An incisive point missing a clause. :)

> * The widget set is Qt, which unfortunately is written in C++, which
>   is a terribly complicated language with terribly complicated
>   implementation issues, in particular relating to the ABI and
>   linking.

`Relink everything when libstdc++ is upgraded' is not very difficult
advice to follow. We change libstdc++'s soname precisely to force people
to do this. (It would be nice if libstdc++'s ABI didn't break so often,
but until support for separate compilation exists in G++, which isn't
going to happen soon, we're stuck with it.)

>            By and large these issues have been minimized by not
>   maintaining binary compatibility between major versions of KDE, and

That has nothing whatsoever to do with the implementation language; just
to do with the Qt API being intentionally broken by Trolltech every so
often (pretty rarely, actually). (Glib/Gtk's problem is the converse:
they have horrible design flaws which they're marking WONTFIX simply
because fixing them would involve ABI breakage.)

>   making this feasible by having only a few major libraries.
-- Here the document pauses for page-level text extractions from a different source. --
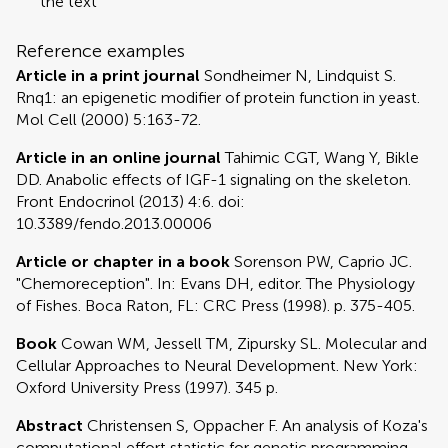
the text
Reference examples
Article in a print journal
Sondheimer N, Lindquist S.
Rnq1: an epigenetic modifier of protein function in yeast.
Mol Cell (2000) 5:163-72.
Article in an online journal
Tahimic CGT, Wang Y, Bikle
DD. Anabolic effects of IGF-1 signaling on the skeleton.
Front Endocrinol (2013) 4:6. doi:
10.3389/fendo.2013.00006
Article or chapter in a book
Sorenson PW, Caprio JC.
"Chemoreception". In: Evans DH, editor. The Physiology
of Fishes. Boca Raton, FL: CRC Press (1998). p. 375-405.
Book
Cowan WM, Jessell TM, Zipursky SL. Molecular and
Cellular Approaches to Neural Development. New York:
Oxford University Press (1997). 345 p.
Abstract
Christensen S, Oppacher F. An analysis of Koza's
computational effort statistic for genetic programming.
That doesn't have anything to do with the implementation language
either. (In fact, using larger libraries probably *amplifies*
unavoidable link-time relocation delays, even in prelinked binaries,
because of the two non-prelinkable relocations per C++ virtual method
table in the cross-platform C++ ABI.)

>                                                              C++
>   complexity however has been a significant drain on both development
>   complexity and performance.

My understanding was that it had made things *easier*. You don't *have*
to use features in C++ that you don't like: you can use as many as you
need and no more.

> * The system at runtime not only relies on C++, but also extensively on
>   shared libraries. Unfortunately existing shared library implementations
>   are fairly terrible and not designed for lots of large shared libraries,
>   C++ has very poor support for shared library based programming, and the
>   performance implications of shared libraries are usually bad and even
>   worse unless considerable care is taken.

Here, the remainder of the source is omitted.